Aquel día no había una sola duda, todos sabíamos que el Valencia ganaría el partido. Dependía de sí mismo para ser campeón de la Liga en La Rosaleda, se jugó y no hubo un solo momento en que el equipo diera alguna sensación de debilidad, de no tener la situación bajo control. A nadie le temblaron las piernas. Esa confianza ciega se la había ganado el equipo a pulso a base de solidez, personalidad y carácter, todas esas cosas que en los momentos clave últimamente se han echado de menos. Por eso hoy, aunque el VCF se disputa un puesto de Champions con un equipo que falla más que una escopeta de feria, no puede haber esa misma confianza.

La realidad

Huele a chamusquina

Una cosa es el deseo, el amor a un escudo y la ambición de que tu equipo gane hasta en los entrenamientos, todo eso que se manifestó durante la última semana y en especial el jueves en Mestalla como hacía tiempo no ocurría, pero a la hora de la verdad hoy nadie pondría la mano en el fuego por ellos porque este es otro de esos partidos en que el Valencia de Emery, para qué engañarnos, acostumbra a fallar.
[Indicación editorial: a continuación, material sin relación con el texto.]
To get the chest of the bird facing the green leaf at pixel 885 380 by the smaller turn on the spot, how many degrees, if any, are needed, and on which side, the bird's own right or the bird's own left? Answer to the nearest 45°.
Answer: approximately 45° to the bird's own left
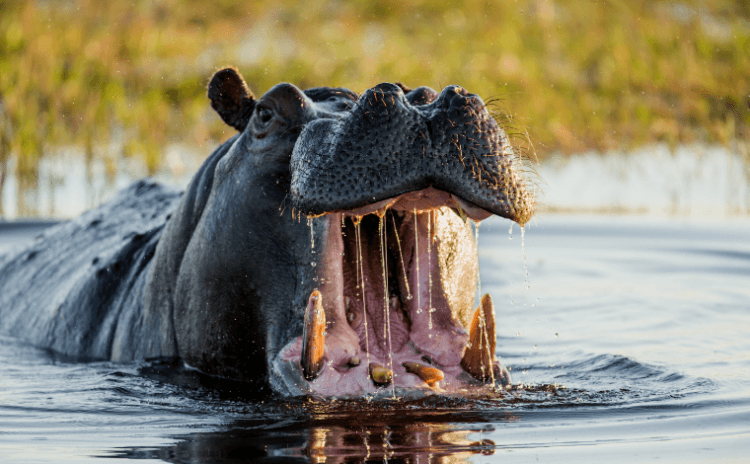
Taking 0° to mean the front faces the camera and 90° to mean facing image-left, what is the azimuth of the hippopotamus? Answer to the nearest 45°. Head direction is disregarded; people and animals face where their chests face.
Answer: approximately 315°
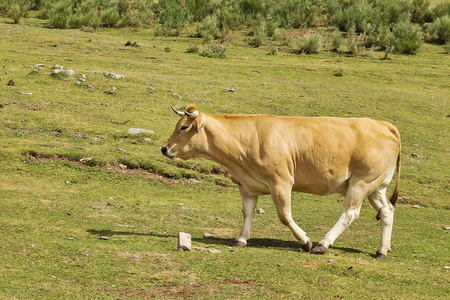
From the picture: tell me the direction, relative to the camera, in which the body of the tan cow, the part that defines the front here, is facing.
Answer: to the viewer's left

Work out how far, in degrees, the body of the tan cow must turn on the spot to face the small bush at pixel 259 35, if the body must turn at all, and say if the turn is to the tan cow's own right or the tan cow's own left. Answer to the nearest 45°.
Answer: approximately 90° to the tan cow's own right

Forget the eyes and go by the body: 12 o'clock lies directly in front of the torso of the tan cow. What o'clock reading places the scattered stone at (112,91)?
The scattered stone is roughly at 2 o'clock from the tan cow.

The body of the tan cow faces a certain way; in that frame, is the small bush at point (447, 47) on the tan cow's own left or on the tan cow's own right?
on the tan cow's own right

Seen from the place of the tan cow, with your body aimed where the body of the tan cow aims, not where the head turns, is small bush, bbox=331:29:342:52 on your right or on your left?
on your right

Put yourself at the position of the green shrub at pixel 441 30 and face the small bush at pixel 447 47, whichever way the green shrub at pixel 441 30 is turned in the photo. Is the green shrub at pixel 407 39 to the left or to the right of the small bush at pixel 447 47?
right

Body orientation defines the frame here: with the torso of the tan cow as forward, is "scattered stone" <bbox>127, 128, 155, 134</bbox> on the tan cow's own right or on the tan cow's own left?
on the tan cow's own right

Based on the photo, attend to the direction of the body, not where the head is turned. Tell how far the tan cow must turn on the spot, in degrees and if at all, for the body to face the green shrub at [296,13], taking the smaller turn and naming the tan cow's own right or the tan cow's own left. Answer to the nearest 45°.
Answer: approximately 90° to the tan cow's own right

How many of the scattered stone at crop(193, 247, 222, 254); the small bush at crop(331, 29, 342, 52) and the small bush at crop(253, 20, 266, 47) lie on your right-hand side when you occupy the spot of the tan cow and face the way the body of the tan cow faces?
2

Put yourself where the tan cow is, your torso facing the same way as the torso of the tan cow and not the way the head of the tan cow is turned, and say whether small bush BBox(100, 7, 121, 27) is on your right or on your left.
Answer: on your right

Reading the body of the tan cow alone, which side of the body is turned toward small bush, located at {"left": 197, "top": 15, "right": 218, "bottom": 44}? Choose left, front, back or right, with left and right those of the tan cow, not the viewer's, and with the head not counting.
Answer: right

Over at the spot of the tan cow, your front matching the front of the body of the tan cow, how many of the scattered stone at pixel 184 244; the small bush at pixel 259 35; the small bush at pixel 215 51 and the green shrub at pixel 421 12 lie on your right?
3
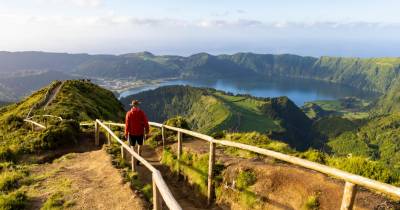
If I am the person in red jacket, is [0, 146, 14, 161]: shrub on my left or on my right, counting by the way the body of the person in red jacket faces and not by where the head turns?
on my left

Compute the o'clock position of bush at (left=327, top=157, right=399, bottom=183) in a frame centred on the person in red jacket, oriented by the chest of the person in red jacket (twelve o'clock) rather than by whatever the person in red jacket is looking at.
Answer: The bush is roughly at 4 o'clock from the person in red jacket.

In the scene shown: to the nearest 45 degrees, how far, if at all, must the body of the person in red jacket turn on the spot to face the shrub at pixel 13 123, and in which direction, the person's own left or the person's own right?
approximately 45° to the person's own left

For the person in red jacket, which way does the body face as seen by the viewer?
away from the camera

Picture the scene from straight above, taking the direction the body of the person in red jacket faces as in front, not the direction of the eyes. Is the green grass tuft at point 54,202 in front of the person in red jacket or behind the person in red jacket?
behind

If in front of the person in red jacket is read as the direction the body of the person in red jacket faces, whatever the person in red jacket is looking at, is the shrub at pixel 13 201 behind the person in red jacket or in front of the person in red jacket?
behind

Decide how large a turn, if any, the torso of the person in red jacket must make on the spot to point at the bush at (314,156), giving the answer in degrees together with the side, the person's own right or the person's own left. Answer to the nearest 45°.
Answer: approximately 90° to the person's own right

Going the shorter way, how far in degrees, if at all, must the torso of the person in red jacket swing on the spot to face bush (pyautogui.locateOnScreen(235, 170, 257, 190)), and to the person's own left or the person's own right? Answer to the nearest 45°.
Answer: approximately 135° to the person's own right

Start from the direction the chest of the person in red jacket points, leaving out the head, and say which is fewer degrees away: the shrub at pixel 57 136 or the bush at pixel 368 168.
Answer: the shrub

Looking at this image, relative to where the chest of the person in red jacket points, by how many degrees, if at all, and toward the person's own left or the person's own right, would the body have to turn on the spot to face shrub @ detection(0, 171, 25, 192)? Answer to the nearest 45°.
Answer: approximately 135° to the person's own left
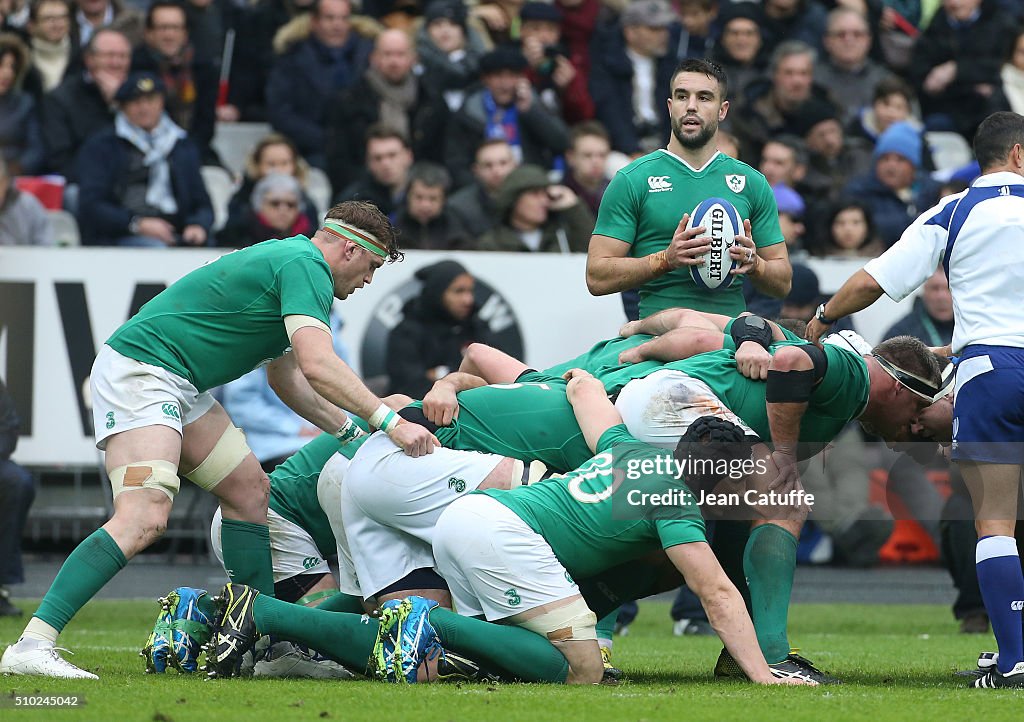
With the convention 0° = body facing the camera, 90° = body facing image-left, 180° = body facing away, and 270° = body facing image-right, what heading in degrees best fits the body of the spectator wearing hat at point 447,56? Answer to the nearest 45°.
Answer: approximately 0°

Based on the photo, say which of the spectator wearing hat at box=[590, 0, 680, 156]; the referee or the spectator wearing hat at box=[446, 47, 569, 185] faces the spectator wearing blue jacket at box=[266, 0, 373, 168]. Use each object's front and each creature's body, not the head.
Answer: the referee

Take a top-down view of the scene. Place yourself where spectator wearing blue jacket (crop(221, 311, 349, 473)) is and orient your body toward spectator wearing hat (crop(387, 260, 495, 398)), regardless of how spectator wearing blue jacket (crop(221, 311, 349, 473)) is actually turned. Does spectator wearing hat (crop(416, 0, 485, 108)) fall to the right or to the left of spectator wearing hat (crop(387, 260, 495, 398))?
left

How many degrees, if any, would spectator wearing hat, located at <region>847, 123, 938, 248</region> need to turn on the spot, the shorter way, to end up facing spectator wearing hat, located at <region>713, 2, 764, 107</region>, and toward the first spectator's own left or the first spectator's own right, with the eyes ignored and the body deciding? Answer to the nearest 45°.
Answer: approximately 135° to the first spectator's own right

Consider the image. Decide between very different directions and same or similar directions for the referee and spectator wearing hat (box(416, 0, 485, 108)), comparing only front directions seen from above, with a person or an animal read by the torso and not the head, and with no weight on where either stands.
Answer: very different directions

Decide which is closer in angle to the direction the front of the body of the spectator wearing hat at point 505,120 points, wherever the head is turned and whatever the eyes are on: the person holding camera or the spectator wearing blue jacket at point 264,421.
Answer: the spectator wearing blue jacket

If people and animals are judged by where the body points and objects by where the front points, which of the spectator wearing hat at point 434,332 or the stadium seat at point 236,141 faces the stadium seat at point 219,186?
the stadium seat at point 236,141

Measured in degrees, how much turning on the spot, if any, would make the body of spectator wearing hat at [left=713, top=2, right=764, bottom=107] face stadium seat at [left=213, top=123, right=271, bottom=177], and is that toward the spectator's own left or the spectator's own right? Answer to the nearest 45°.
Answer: approximately 90° to the spectator's own right

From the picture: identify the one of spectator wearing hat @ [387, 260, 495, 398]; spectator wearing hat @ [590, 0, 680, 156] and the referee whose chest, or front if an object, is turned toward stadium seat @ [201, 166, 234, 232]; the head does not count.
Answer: the referee

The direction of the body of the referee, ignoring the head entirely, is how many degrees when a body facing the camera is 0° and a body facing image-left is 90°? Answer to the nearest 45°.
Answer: approximately 135°

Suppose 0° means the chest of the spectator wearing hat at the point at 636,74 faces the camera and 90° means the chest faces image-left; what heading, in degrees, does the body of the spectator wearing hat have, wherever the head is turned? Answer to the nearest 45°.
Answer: approximately 315°
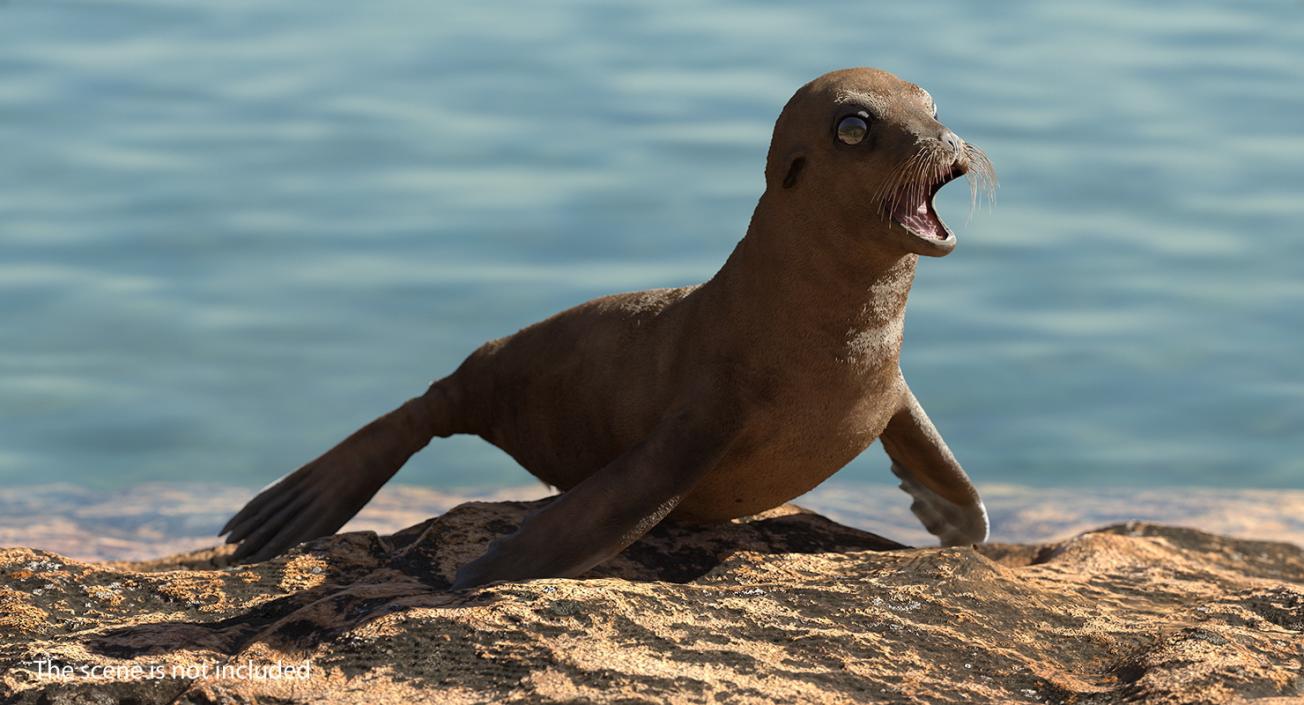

Mucho más después de un partido tan pasional como el del Atlético, cuyo desenlace es para fundir los plomos a cualquiera. Claro que después de cuatro años lanzando monedas al viento ya estaría bien que alguna de ellas salga de cara. La última además. Es decir, que por una vez y sin que obligatoriamente sirva de precedente —nos quedan pocas semanas de aguantarnos o lo que cada cual estime— el Valencia nos dé una sorpresa con mayúsculas, salga a jugar un partido serio y le deje desde el principio las cosas claritas al Málaga. Sería como volver a creer, pero sin creer.